What I’ve Been Learning From
Articles:
- Machine Errors and Non-Deterministic Humans - Vlad Khononov on applying human error-management strategies to LLMs
- The Git Commands I Run Before Reading Any Code - Ally Piechowski on diagnosing codebase health before diving into the code
- Components of A Coding Agent - Sebastian Raschka on how coding agents integrate tools, memory, and repository context
- Context Anchoring - Rahul Garg on externalising decision context into living documents across AI-assisted sessions
- Zen of AI Coding - Nonstructured on the principles of working with AI coding agents
- I Left an AI to Do ML Research. It Crashed Three Times. I Was Ready. - Chris Brousseau on building production infrastructure around Karpathy’s autoresearch
Videos/Podcasts:
- MIT: Hands-on Deep Learning (Spring 2024)

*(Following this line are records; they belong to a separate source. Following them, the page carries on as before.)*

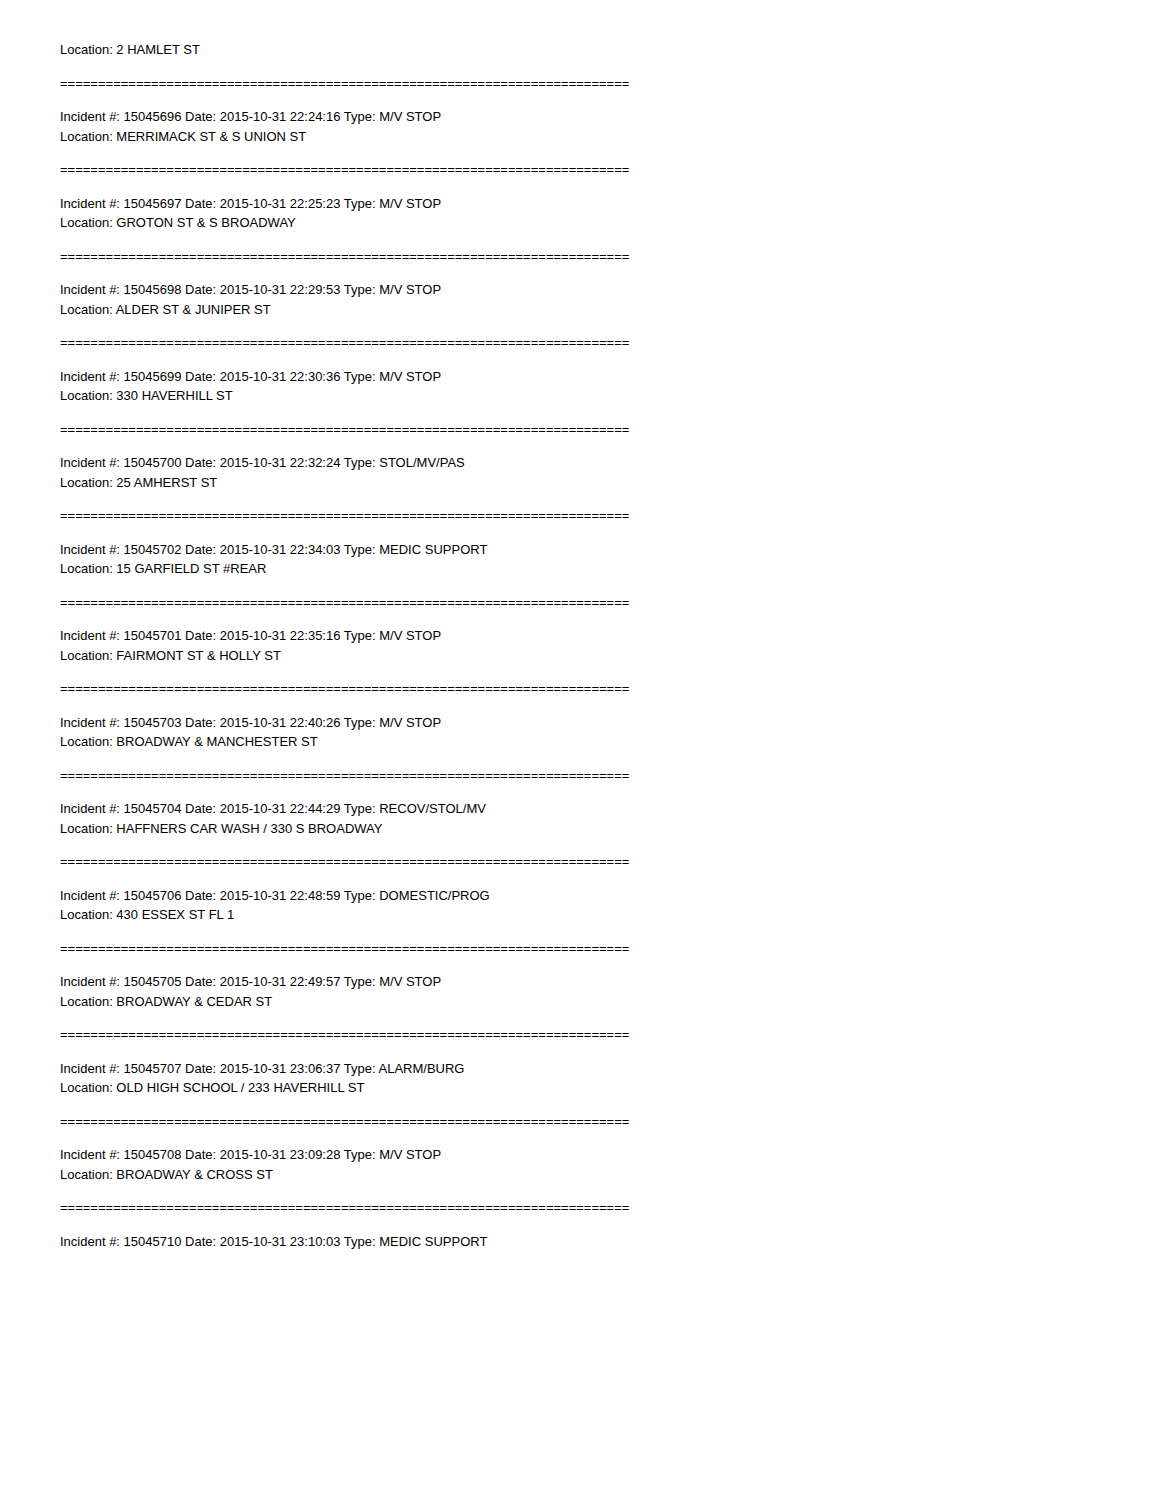Location: 2 HAMLET ST
===========================================================================
Incident #: 15045696 Date: 2015-10-31 22:24:16 Type: M/V STOP
Location: MERRIMACK ST & S UNION ST
===========================================================================
Incident #: 15045697 Date: 2015-10-31 22:25:23 Type: M/V STOP
Location: GROTON ST & S BROADWAY
===========================================================================
Incident #: 15045698 Date: 2015-10-31 22:29:53 Type: M/V STOP
Location: ALDER ST & JUNIPER ST
===========================================================================
Incident #: 15045699 Date: 2015-10-31 22:30:36 Type: M/V STOP
Location: 330 HAVERHILL ST
===========================================================================
Incident #: 15045700 Date: 2015-10-31 22:32:24 Type: STOL/MV/PAS
Location: 25 AMHERST ST
===========================================================================
Incident #: 15045702 Date: 2015-10-31 22:34:03 Type: MEDIC SUPPORT
Location: 15 GARFIELD ST #REAR
===========================================================================
Incident #: 15045701 Date: 2015-10-31 22:35:16 Type: M/V STOP
Location: FAIRMONT ST & HOLLY ST
===========================================================================
Incident #: 15045703 Date: 2015-10-31 22:40:26 Type: M/V STOP
Location: BROADWAY & MANCHESTER ST
===========================================================================
Incident #: 15045704 Date: 2015-10-31 22:44:29 Type: RECOV/STOL/MV
Location: HAFFNERS CAR WASH / 330 S BROADWAY
===========================================================================
Incident #: 15045706 Date: 2015-10-31 22:48:59 Type: DOMESTIC/PROG
Location: 430 ESSEX ST FL 1
===========================================================================
Incident #: 15045705 Date: 2015-10-31 22:49:57 Type: M/V STOP
Location: BROADWAY & CEDAR ST
===========================================================================
Incident #: 15045707 Date: 2015-10-31 23:06:37 Type: ALARM/BURG
Location: OLD HIGH SCHOOL / 233 HAVERHILL ST
===========================================================================
Incident #: 15045708 Date: 2015-10-31 23:09:28 Type: M/V STOP
Location: BROADWAY & CROSS ST
===========================================================================
Incident #: 15045710 Date: 2015-10-31 23:10:03 Type: MEDIC SUPPORT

- How Linear Algebra Powers Machine Learning (ML)
- I Hated Every Coding Agent, So I Built My Own - Mario Zechner (Pi)
- Amp Code Founder on future of Coding Agents
- Why AI is the Third Coming of Domain-Driven Design
Forge is the latest in a series of personal tools shaped to how I actually work, not how someone else thinks I should. The santa-agent finding real interpreter bugs was a pleasant surprise - agents as testing infrastructure is something I want to explore more. And the Anthropic block is a reminder that building on someone else’s platform always carries risk.